At town hall, calls to define U. mission

By
Senior Staff Writer
Wednesday, November 30, 2011

Students discussed the need for a community-based University mission statement at last night’s Janus Forum Town Hall event, “The Search for Brown’s Next President.”

“It’s high time for students to rally together” and redefine Brown’s values, said Simon Liebling ’12, one of three panelists at the event, which drew about 30 students.

Liebling and fellow panelists Samuel Howard ’14 and Paul Tran ’14 cited three documents that have outlined the University’s mission: former President Henry Wriston’s letter describing a “university-college,” the New Curriculum and the cornerstone of President Ruth Simmons’ term, the Plan for Academic Enrichment.

But Liebling, a Herald opinions columnist, said the PAE does not outline goals for the University. Rather, it looks at tactics, ignoring questions of what Brown should prioritize and what it should sacrifice. He also criticized the plan’s top-down imposition, contrasting it with “grassroots” initiatives like the New Curriculum or the student debate about athletics.

But Howard noted the value of the PAE and said it has faced little to no community resistance, which he suggested indicates students are “comfortable with the direction the University is going.”
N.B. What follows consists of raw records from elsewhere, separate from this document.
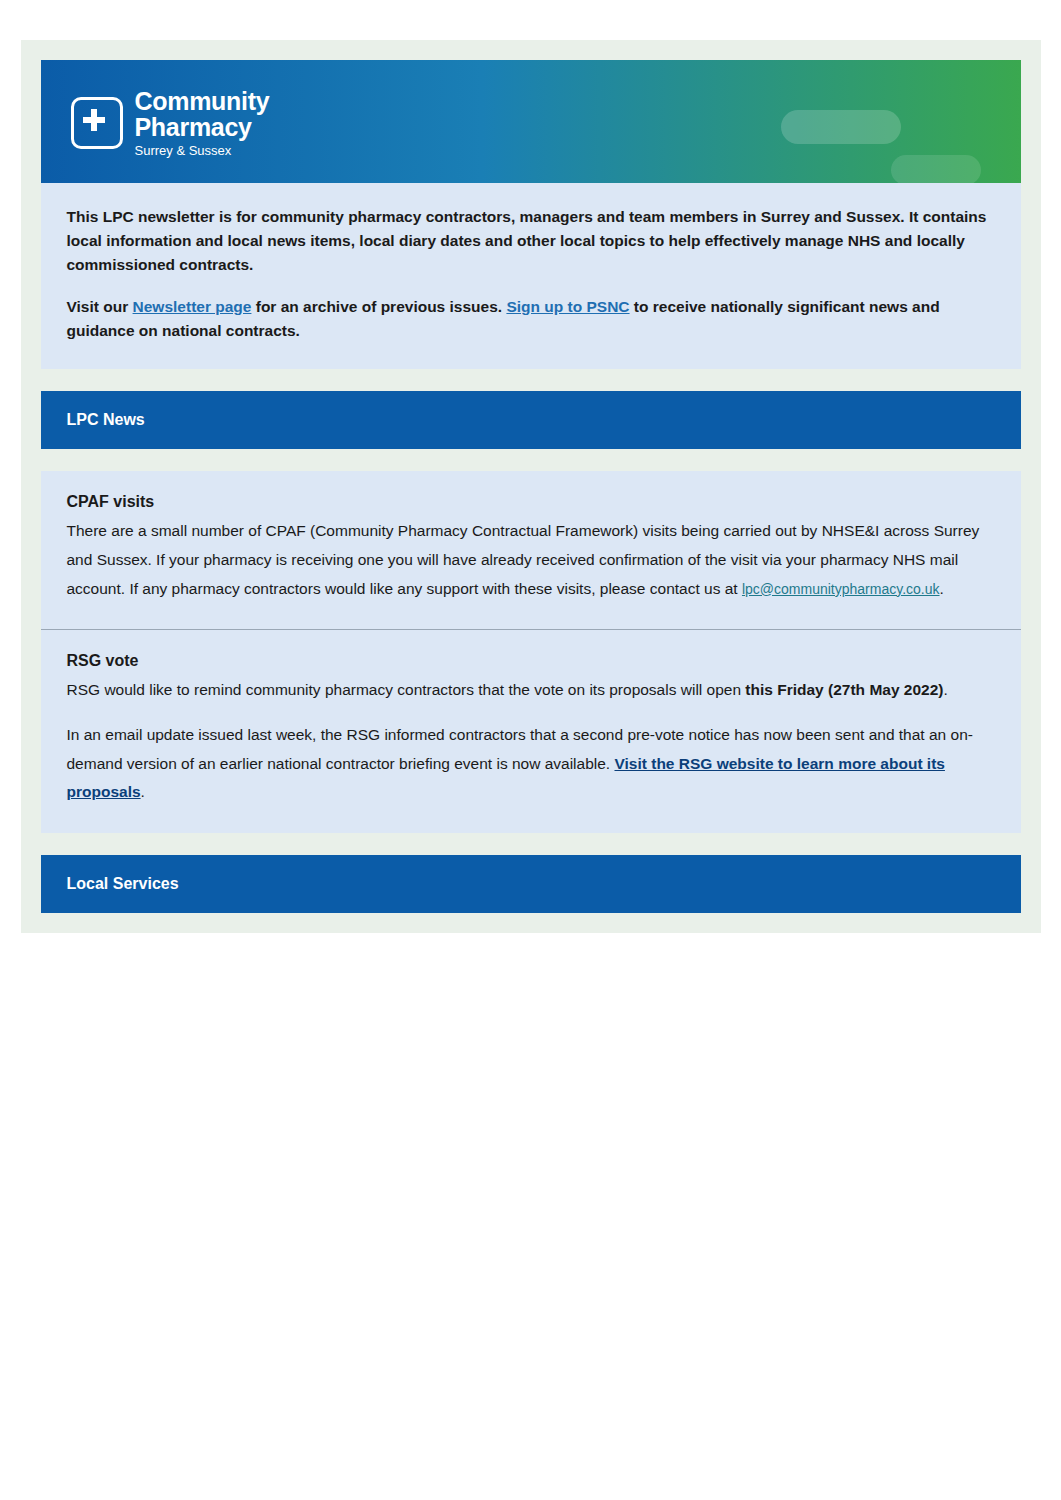Community Pharmacy Surrey & Sussex
This LPC newsletter is for community pharmacy contractors, managers and team members in Surrey and Sussex. It contains local information and local news items, local diary dates and other local topics to help effectively manage NHS and locally commissioned contracts.
Visit our Newsletter page for an archive of previous issues. Sign up to PSNC to receive nationally significant news and guidance on national contracts.
LPC News
CPAF visits
There are a small number of CPAF (Community Pharmacy Contractual Framework) visits being carried out by NHSE&I across Surrey and Sussex. If your pharmacy is receiving one you will have already received confirmation of the visit via your pharmacy NHS mail account. If any pharmacy contractors would like any support with these visits, please contact us at lpc@communitypharmacy.co.uk.
RSG vote
RSG would like to remind community pharmacy contractors that the vote on its proposals will open this Friday (27th May 2022).
In an email update issued last week, the RSG informed contractors that a second pre-vote notice has now been sent and that an on-demand version of an earlier national contractor briefing event is now available. Visit the RSG website to learn more about its proposals.
Local Services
 He said he would only try to  unite undergraduate and graduate programs to “make a more dynamic relationship” between the two and move funding from hard sciences to humanities for a more equitable division of resources.
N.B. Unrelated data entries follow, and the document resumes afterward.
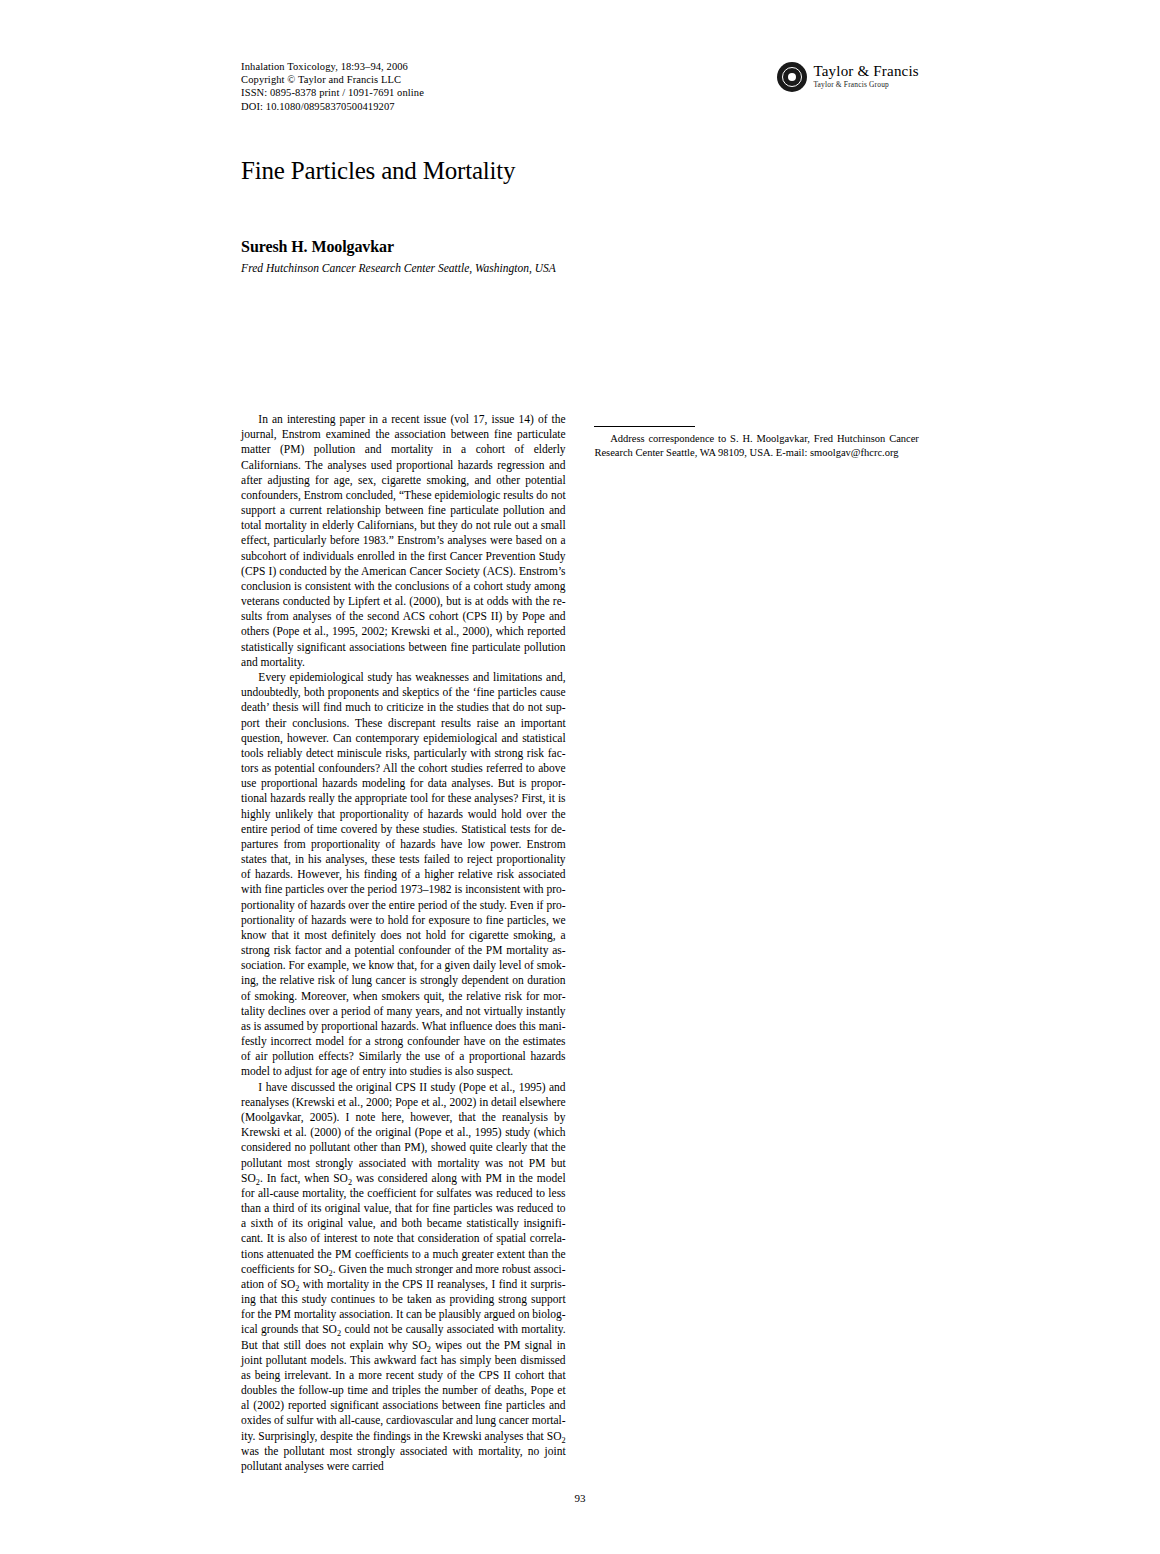Inhalation Toxicology, 18:93–94, 2006
Copyright © Taylor and Francis LLC
ISSN: 0895-8378 print / 1091-7691 online
DOI: 10.1080/08958370500419207
Taylor & Francis
Taylor & Francis Group
Fine Particles and Mortality
Suresh H. Moolgavkar
Fred Hutchinson Cancer Research Center Seattle, Washington, USA
In an interesting paper in a recent issue (vol 17, issue 14) of the journal, Enstrom examined the association between fine particulate matter (PM) pollution and mortality in a cohort of elderly Californians. The analyses used proportional hazards regression and after adjusting for age, sex, cigarette smoking, and other potential confounders, Enstrom concluded, “These epidemiologic results do not support a current relationship between fine particulate pollution and total mortality in elderly Californians, but they do not rule out a small effect, particularly before 1983.” Enstrom’s analyses were based on a subcohort of individuals enrolled in the first Cancer Prevention Study (CPS I) conducted by the American Cancer Society (ACS). Enstrom’s conclusion is consistent with the conclusions of a cohort study among veterans conducted by Lipfert et al. (2000), but is at odds with the results from analyses of the second ACS cohort (CPS II) by Pope and others (Pope et al., 1995, 2002; Krewski et al., 2000), which reported statistically significant associations between fine particulate pollution and mortality.
Every epidemiological study has weaknesses and limitations and, undoubtedly, both proponents and skeptics of the ‘fine particles cause death’ thesis will find much to criticize in the studies that do not support their conclusions. These discrepant results raise an important question, however. Can contemporary epidemiological and statistical tools reliably detect miniscule risks, particularly with strong risk factors as potential confounders? All the cohort studies referred to above use proportional hazards modeling for data analyses. But is proportional hazards really the appropriate tool for these analyses? First, it is highly unlikely that proportionality of hazards would hold over the entire period of time covered by these studies. Statistical tests for departures from proportionality of hazards have low power. Enstrom states that, in his analyses, these tests failed to reject proportionality of hazards. However, his finding of a higher relative risk associated with fine particles over the period 1973–1982 is inconsistent with proportionality of hazards over the entire period of the study. Even if proportionality of hazards were to hold for exposure to fine particles, we know that it most definitely does not hold for cigarette smoking, a strong risk factor and a potential confounder of the PM mortality association. For example, we know that, for a given daily level of smoking, the relative risk of lung cancer is strongly dependent on duration of smoking. Moreover, when smokers quit, the relative risk for mortality declines over a period of many years, and not virtually instantly as is assumed by proportional hazards. What influence does this manifestly incorrect model for a strong confounder have on the estimates of air pollution effects? Similarly the use of a proportional hazards model to adjust for age of entry into studies is also suspect.
I have discussed the original CPS II study (Pope et al., 1995) and reanalyses (Krewski et al., 2000; Pope et al., 2002) in detail elsewhere (Moolgavkar, 2005). I note here, however, that the reanalysis by Krewski et al. (2000) of the original (Pope et al., 1995) study (which considered no pollutant other than PM), showed quite clearly that the pollutant most strongly associated with mortality was not PM but SO2. In fact, when SO2 was considered along with PM in the model for all-cause mortality, the coefficient for sulfates was reduced to less than a third of its original value, that for fine particles was reduced to a sixth of its original value, and both became statistically insignificant. It is also of interest to note that consideration of spatial correlations attenuated the PM coefficients to a much greater extent than the coefficients for SO2. Given the much stronger and more robust association of SO2 with mortality in the CPS II reanalyses, I find it surprising that this study continues to be taken as providing strong support for the PM mortality association. It can be plausibly argued on biological grounds that SO2 could not be causally associated with mortality. But that still does not explain why SO2 wipes out the PM signal in joint pollutant models. This awkward fact has simply been dismissed as being irrelevant. In a more recent study of the CPS II cohort that doubles the follow-up time and triples the number of deaths, Pope et al (2002) reported significant associations between fine particles and oxides of sulfur with all-cause, cardiovascular and lung cancer mortality. Surprisingly, despite the findings in the Krewski analyses that SO2 was the pollutant most strongly associated with mortality, no joint pollutant analyses were carried
Address correspondence to S. H. Moolgavkar, Fred Hutchinson Cancer Research Center Seattle, WA 98109, USA. E-mail: smoolgav@fhcrc.org
93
The discussion then turned to the question of what kind of mission statement the presidential search should require — whether it should be a new document to replace the New Curriculum, a rewritten and expanded version of the existing document or a brief statement outlining Brown’s values.

Howard questioned the practicality of “radically reevaluating” the University’s entire mission during a presidential search. But Liebling said practical concerns should not override the necessity for a new mission statement, adding that it need not be drafted by the time a new president is hired.

The new president should be aware of the “necessity of creating a value” and then should facilitate such a discussion with the University community, he said.

Liebling added that he would not want to remove the academic freedom promoted by the New Curriculum.

But “there is plenty of room for revisitation,” he said, noting that the New Curriculum does not address questions of research or the community’s social obligations.

Students in the audience said a mission statement would be essential in resolving other questions on campus, citing debates over athletics, the Reserve Officers’ Training Corps and where to cut funding during the economic crisis.

Chaney Harrison ‘11.5, who served on the University Resources Committee in 2008 and on the ROTC committee, said the lack of a defined mission statement was “terrifying” in both of those situations.

“How can we possibly set an example when we don’t even know who we are?” he said. A clear mission is essential to finding the right president, he added.

The discussion also addressed the role of the humanities and social sciences versus the hard sciences. Liebling and Howard, who are concentrating in history and development studies, respectively, acknowledged disparity in funding between the two disicplines, though Howard said funding for research can apply to humanities and social sciences as well as hard sciences.

Liebling said humanities have suffered at the expense of expanding physical sciences.

“No administrator has really been honest about trade-offs,” he said.

In the last question, Katherine Haves ’12 asked the panelists to use what had been discussed to define what they would like to see in the next University president.

The next president “needs to value a history of Brown that fosters community engagement,” Liebling said. Howard agreed with Liebling and added the need to expand the University’s global presence and follow through with the PAE.

Tran, who arrived an hour into the forum, said that, as the first in his family to graduate high school, he wanted to see a president who also came “from the margins.”

Forum attendants also included Chung-I Tan, professor of physics and chair of the Campus Advisory Committee, and student members of the committee.

Tan said though he could not comment on deliberations, the forum will be helpful in future discussions.

“It’s nice to hear from three very articulate persons,” he said, “expounding visions about the future of Brown very passionately.”